Significance of the BananaTable experiment: Unlike prior semantic generalization (e.g., RT-2 executing familiar actions in novel contexts), BananaTable demonstrates behavioral generalization — the policy acquires entirely new manipulation skills. This suggests that web-scale pretraining combined with online self-improvement can unlock behavioral repertoires that imitation learning alone can never cover.

Limitations & Future Work¶

Performance degrades after the self-improvement peak, and effective early stopping or adaptive regularization mechanisms are absent.
Only on-policy REINFORCE is used without data reuse; off-policy methods could potentially reduce the required robot-hours further.
Steps-to-go estimation is inadequate for out-of-distribution failure states, as imitation data contains no failure recovery trajectories.
The success detector, while robust, relies on a fixed threshold and cannot support fine-grained evaluation of partial success.
Validation is limited to bimanual manipulation and tabletop pushing; extension to legged locomotion or more complex long-horizon multi-step tasks remains unexplored.

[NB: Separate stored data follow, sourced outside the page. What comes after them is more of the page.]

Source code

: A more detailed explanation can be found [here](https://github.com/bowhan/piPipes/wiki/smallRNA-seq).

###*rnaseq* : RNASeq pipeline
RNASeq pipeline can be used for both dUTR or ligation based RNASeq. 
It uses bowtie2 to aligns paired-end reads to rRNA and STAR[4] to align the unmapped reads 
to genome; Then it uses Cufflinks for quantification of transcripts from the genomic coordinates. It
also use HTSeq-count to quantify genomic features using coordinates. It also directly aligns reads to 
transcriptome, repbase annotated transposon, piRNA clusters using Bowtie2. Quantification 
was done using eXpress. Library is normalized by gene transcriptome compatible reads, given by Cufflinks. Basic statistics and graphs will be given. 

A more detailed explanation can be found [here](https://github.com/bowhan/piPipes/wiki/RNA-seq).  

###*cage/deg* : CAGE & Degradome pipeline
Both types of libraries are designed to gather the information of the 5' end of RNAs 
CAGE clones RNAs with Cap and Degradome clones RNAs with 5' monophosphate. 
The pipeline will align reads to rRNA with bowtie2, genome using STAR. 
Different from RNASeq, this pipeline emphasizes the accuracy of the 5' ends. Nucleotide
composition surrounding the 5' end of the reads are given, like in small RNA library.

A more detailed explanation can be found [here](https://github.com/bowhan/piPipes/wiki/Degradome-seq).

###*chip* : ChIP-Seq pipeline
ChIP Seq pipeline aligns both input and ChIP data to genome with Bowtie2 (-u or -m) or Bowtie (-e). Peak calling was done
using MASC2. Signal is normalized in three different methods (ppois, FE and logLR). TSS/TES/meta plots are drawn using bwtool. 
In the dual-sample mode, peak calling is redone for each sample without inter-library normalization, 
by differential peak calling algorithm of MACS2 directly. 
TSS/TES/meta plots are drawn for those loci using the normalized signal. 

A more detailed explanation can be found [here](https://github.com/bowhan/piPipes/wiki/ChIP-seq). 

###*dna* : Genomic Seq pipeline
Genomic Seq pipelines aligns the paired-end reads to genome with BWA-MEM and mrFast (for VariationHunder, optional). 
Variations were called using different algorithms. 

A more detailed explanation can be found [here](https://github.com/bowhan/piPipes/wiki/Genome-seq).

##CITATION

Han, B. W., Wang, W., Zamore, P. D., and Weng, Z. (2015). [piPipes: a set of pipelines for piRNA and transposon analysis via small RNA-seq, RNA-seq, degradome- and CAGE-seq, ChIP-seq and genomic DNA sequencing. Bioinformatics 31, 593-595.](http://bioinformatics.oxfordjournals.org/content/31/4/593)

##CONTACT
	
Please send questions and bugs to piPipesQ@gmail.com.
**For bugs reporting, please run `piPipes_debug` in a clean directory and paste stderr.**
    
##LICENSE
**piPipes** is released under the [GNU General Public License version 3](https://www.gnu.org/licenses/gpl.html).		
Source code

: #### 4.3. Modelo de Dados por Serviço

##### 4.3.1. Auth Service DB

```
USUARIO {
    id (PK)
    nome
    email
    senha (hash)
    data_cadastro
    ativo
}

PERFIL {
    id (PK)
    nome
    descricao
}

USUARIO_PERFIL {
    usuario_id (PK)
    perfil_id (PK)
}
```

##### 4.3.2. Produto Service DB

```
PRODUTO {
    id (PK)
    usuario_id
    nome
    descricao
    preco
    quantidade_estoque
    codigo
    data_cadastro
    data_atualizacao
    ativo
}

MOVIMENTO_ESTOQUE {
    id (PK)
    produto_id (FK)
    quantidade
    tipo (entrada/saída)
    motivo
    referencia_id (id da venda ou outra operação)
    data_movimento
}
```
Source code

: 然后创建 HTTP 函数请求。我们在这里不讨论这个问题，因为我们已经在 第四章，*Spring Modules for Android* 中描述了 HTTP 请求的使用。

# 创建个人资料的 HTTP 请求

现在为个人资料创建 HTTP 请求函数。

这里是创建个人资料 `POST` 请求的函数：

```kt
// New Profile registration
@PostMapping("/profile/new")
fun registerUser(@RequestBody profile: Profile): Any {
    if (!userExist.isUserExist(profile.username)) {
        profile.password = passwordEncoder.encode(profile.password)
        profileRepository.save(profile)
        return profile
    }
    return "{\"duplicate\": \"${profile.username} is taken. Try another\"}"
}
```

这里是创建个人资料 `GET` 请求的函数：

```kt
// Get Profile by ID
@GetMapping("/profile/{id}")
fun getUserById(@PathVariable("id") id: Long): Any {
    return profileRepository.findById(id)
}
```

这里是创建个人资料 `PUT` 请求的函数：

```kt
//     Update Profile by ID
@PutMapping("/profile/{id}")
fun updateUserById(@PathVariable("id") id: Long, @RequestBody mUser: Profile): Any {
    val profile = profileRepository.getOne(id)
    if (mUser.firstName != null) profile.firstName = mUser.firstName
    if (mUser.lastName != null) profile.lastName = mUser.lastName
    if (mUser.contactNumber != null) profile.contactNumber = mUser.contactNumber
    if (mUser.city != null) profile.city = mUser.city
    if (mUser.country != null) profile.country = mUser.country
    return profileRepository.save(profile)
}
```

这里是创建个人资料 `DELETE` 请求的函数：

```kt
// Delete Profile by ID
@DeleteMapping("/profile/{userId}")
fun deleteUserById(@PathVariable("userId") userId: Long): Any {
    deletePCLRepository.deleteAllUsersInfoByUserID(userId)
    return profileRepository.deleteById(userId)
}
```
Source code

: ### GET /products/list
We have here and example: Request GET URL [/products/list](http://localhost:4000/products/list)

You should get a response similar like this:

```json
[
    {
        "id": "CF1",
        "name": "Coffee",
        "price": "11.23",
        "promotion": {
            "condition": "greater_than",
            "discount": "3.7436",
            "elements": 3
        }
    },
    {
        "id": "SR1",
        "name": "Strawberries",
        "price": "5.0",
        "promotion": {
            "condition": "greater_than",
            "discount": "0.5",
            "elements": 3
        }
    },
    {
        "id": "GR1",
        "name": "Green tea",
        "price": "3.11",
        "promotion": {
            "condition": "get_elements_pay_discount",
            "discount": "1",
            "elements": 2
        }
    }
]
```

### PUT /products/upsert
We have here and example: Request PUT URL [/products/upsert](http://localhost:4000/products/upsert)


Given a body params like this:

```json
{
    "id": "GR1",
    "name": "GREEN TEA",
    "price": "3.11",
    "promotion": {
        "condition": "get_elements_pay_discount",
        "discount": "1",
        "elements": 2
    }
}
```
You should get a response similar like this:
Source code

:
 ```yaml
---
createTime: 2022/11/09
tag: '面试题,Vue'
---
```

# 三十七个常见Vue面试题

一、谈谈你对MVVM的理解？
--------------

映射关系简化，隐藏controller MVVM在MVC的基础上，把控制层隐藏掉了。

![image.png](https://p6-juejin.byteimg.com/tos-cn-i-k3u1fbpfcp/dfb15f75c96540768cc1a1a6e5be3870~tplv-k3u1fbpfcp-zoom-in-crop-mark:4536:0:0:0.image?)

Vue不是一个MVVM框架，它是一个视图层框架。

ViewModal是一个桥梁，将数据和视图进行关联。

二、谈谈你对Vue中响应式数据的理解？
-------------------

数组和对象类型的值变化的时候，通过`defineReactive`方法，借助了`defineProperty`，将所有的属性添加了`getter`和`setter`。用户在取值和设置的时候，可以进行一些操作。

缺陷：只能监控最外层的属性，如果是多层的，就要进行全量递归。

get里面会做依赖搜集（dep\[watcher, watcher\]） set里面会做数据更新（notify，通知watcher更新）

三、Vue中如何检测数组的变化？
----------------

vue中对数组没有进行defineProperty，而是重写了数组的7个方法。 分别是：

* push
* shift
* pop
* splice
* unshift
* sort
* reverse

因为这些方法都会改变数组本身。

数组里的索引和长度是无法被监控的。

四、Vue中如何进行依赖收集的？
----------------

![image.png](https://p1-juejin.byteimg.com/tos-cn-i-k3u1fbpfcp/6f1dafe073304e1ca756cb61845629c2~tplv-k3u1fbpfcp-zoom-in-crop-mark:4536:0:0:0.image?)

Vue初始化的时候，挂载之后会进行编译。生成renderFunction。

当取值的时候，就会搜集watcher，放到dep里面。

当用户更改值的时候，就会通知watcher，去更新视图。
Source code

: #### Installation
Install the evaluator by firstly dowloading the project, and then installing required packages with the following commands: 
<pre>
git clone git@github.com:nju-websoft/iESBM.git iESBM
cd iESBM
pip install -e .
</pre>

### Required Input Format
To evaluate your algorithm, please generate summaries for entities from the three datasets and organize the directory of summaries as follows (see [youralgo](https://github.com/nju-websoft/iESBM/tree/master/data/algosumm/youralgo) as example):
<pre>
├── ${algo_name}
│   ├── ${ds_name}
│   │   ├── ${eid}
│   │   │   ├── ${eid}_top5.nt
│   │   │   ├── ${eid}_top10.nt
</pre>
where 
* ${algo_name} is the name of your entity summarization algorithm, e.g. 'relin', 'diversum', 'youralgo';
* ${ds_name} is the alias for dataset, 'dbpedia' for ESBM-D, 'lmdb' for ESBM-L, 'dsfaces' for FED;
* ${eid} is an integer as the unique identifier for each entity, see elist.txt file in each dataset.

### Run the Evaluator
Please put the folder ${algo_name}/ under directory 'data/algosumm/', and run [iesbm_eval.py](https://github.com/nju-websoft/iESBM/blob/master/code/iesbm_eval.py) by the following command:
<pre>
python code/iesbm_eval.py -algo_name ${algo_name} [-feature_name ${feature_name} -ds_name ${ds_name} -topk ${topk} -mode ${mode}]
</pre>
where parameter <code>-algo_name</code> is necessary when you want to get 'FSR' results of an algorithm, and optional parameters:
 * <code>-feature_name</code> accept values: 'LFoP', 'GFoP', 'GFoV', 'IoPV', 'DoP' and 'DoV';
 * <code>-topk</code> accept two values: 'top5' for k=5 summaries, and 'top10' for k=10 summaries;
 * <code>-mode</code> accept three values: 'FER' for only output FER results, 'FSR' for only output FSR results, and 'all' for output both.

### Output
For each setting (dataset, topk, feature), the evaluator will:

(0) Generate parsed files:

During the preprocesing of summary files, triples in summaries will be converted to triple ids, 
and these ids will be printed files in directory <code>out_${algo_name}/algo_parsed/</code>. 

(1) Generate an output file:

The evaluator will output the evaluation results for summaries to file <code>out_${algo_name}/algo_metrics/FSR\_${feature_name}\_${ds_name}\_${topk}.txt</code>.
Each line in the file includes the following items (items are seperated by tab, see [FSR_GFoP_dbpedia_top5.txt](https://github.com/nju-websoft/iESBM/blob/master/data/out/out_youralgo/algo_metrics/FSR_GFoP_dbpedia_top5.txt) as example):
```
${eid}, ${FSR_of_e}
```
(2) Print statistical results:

vs. RT-2: RT-2 is the direct equivalent of this paper's Stage 1 (BC fine-tuning of a VLM); this work adds steps-to-go prediction and RL post-training on top, yielding substantial performance gains.
vs. RoboCat: RoboCat uses hindsight relabeling with iterative BC to improve policies, but hindsight-relabeled supervised learning has known failure modes. This work instead applies explicit RL optimization.
vs. Code-as-Rewards: LLM-generated reward code requires iterative refinement, is difficult to measure in physical environments, and requires a separate success detector, making it unsuitable for general-purpose robot learning.

Rating¶

Novelty: ⭐⭐⭐⭐⭐ First validation of foundation model RL post-training on real robots; the use of steps-to-go as a bridge is an elegant design.
Experimental Thoroughness: ⭐⭐⭐⭐⭐ Comprehensive coverage across simulation and real environments, two platforms, multiple data scales, pretraining ablations, domain transfer, and behavioral generalization.
Writing Quality: ⭐⭐⭐⭐⭐ Clear motivation, with mathematical and visual intuition presented in tandem; experimental narrative builds progressively.
Value: ⭐⭐⭐⭐⭐ Establishes a systematic SFT→RL post-training pathway for robot foundation models; the behavioral generalization shown in BananaTable carries paradigm-level significance.